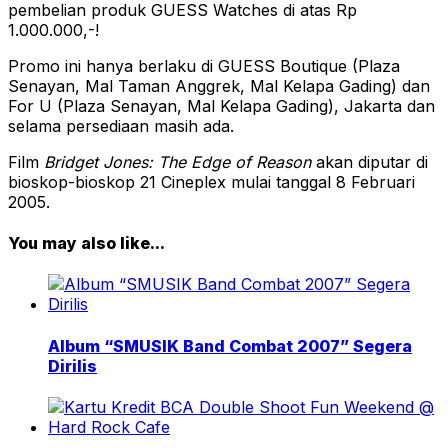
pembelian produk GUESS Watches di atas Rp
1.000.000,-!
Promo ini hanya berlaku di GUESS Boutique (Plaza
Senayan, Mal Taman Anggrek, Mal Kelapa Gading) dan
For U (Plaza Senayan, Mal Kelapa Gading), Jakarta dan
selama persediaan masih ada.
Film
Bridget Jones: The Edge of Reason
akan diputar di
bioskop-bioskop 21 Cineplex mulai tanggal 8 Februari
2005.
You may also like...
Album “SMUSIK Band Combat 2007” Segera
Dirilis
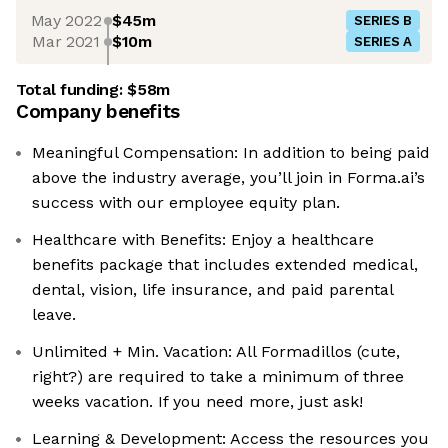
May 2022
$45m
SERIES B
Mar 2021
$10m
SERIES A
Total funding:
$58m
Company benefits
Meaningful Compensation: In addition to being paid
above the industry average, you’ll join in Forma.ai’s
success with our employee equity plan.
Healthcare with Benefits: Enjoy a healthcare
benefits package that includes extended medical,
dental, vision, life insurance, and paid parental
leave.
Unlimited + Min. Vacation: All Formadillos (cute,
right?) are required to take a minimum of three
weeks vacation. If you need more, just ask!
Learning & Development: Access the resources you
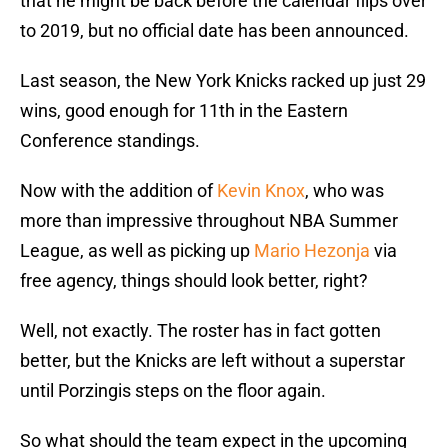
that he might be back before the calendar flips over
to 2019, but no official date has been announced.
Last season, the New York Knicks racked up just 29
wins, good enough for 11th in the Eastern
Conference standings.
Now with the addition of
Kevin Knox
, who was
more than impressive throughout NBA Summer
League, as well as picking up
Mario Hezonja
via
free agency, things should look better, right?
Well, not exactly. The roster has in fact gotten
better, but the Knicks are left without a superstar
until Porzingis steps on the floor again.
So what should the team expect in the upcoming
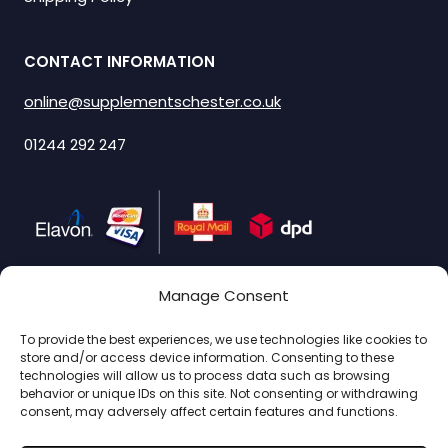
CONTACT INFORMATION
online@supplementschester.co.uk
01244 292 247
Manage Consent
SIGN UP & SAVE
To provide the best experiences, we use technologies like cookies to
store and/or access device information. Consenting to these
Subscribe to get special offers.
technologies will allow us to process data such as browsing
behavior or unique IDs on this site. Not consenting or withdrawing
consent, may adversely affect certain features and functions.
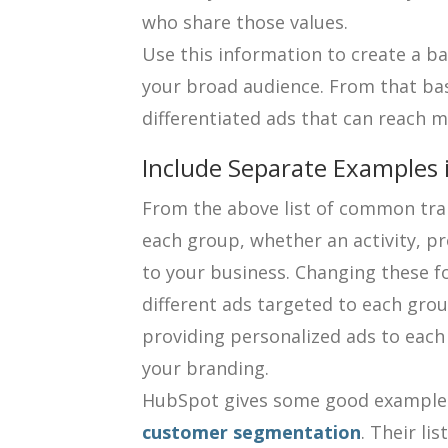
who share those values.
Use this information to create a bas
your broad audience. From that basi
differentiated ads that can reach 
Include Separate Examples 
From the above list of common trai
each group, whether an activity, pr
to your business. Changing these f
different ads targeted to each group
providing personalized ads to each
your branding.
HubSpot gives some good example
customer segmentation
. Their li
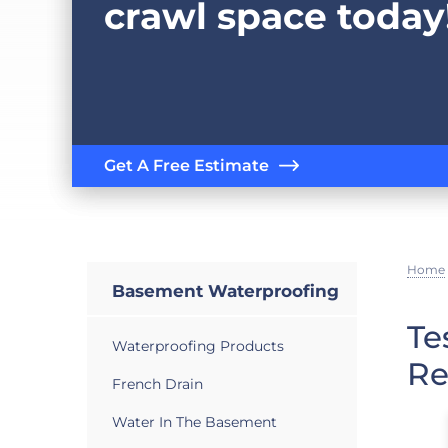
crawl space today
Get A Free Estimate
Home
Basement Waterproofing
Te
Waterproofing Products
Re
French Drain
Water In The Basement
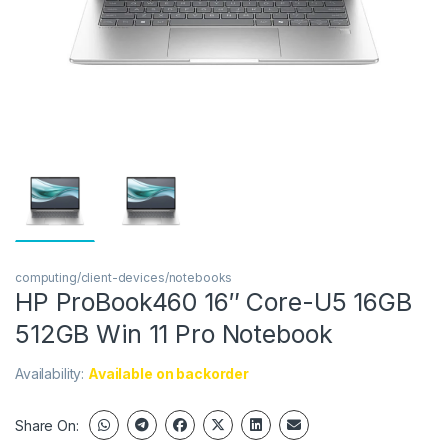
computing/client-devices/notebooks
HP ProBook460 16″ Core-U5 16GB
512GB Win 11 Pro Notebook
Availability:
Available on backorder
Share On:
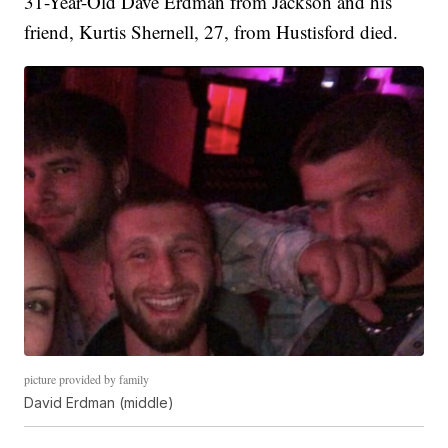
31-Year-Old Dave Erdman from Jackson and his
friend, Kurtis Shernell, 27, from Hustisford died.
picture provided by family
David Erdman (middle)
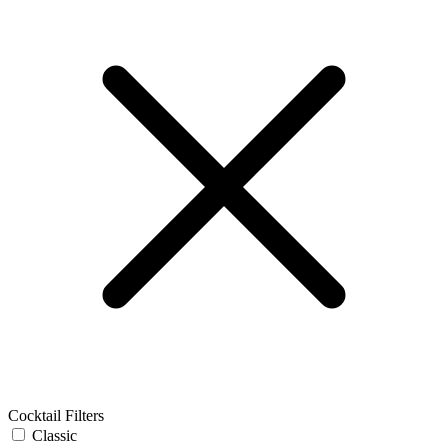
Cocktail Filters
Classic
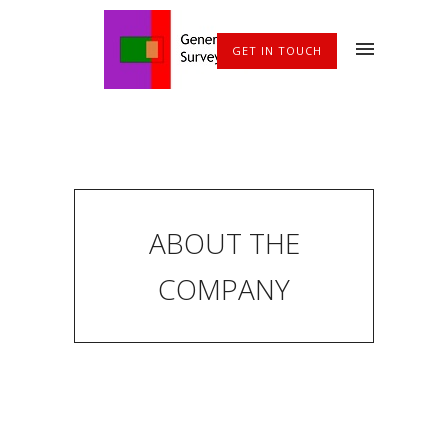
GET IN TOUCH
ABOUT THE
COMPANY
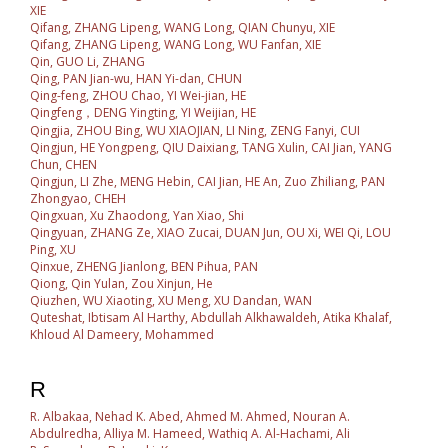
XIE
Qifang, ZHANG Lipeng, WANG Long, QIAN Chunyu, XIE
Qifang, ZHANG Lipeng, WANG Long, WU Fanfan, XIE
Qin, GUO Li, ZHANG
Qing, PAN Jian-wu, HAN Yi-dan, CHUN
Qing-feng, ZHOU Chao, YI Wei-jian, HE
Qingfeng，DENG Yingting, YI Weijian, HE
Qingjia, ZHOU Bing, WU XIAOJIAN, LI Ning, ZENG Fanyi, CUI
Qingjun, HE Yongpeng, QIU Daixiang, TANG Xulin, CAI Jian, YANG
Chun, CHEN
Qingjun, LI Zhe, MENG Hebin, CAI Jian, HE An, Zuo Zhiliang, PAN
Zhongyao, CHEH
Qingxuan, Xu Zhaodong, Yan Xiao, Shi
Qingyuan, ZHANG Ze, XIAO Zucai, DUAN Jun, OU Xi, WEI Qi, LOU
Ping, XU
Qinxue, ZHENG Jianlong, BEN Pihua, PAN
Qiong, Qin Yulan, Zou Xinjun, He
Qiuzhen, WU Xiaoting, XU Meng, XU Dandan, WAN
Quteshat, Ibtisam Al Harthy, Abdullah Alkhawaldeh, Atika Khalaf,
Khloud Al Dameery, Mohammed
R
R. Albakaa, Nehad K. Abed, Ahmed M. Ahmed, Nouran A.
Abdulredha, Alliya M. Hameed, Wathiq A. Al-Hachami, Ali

☆ ☆ ☆

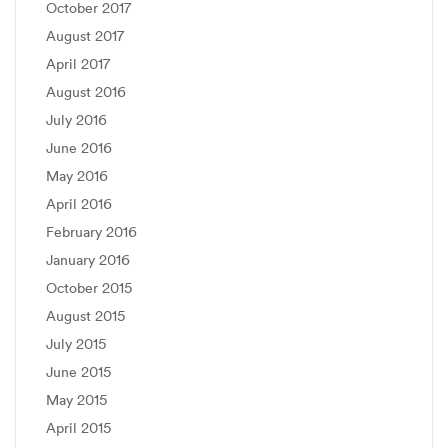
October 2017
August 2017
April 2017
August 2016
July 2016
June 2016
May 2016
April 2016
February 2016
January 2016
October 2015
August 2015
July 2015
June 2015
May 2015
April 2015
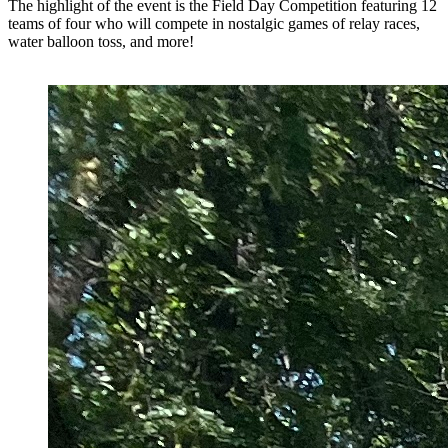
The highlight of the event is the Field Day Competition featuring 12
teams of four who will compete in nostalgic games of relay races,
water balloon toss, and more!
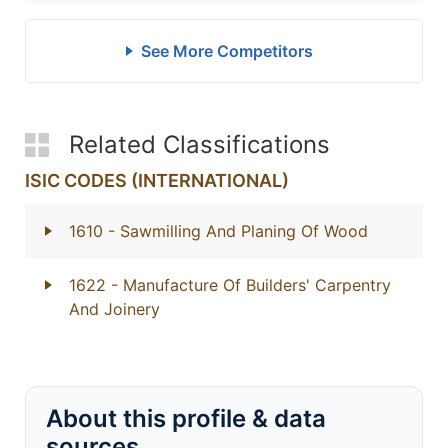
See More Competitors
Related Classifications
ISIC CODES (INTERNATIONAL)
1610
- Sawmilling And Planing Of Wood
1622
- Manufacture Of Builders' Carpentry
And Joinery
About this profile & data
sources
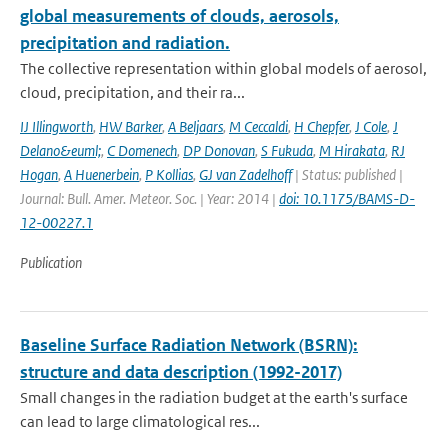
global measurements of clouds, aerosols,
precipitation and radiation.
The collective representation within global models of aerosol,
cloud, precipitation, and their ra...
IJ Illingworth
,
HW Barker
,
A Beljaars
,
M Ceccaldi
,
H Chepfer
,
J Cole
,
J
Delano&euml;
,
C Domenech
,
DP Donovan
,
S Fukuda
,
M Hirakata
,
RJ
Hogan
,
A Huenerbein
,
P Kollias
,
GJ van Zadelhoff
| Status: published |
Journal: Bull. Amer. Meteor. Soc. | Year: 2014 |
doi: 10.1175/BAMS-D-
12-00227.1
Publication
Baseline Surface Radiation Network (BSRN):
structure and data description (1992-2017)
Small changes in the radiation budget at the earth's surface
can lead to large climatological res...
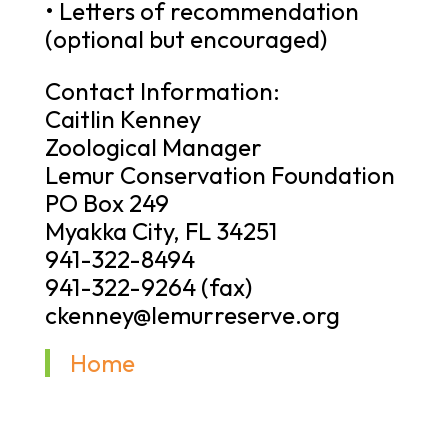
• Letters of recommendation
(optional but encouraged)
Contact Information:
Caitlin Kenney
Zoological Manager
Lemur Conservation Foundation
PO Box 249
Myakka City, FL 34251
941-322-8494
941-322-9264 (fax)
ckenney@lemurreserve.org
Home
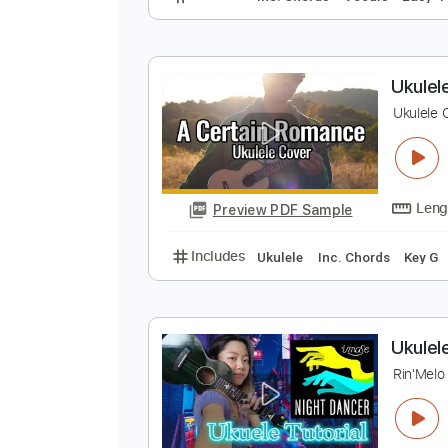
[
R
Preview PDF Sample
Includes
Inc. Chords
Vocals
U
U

☆ ☆ ☆

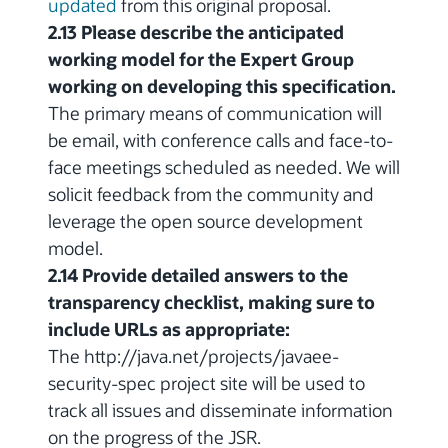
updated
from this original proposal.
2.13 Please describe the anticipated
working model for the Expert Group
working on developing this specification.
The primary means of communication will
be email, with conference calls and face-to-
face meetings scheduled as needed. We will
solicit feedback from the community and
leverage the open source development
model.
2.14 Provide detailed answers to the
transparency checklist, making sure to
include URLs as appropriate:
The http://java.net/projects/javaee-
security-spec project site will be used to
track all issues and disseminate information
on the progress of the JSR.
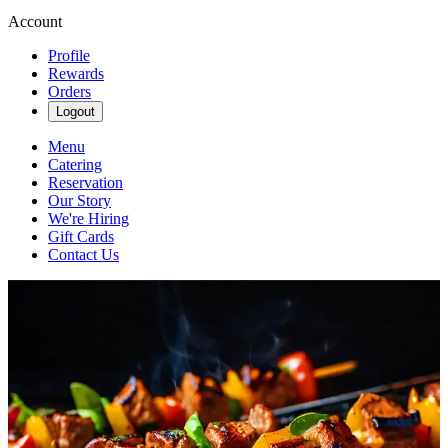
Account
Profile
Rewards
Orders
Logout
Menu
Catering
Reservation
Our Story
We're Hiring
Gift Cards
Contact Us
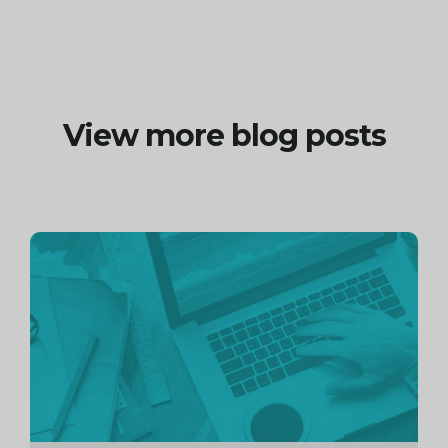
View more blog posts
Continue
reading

☆ ☆ ☆

Only the lines between the one with "Related Classifications" and the one with "Status: published |", those two included, get copied from the material above. Keep it exact and free of pictures.

→ **Task answer**
Related Classifications
ISIC CODES (INTERNATIONAL)
1610
- Sawmilling And Planing Of Wood
1622
- Manufacture Of Builders' Carpentry
And Joinery
About this profile & data
sources
global measurements of clouds, aerosols,
precipitation and radiation.
The collective representation within global models of aerosol,
cloud, precipitation, and their ra...
IJ Illingworth
,
HW Barker
,
A Beljaars
,
M Ceccaldi
,
H Chepfer
,
J Cole
,
J
Delano&euml;
,
C Domenech
,
DP Donovan
,
S Fukuda
,
M Hirakata
,
RJ
Hogan
,
A Huenerbein
,
P Kollias
,
GJ van Zadelhoff
| Status: published |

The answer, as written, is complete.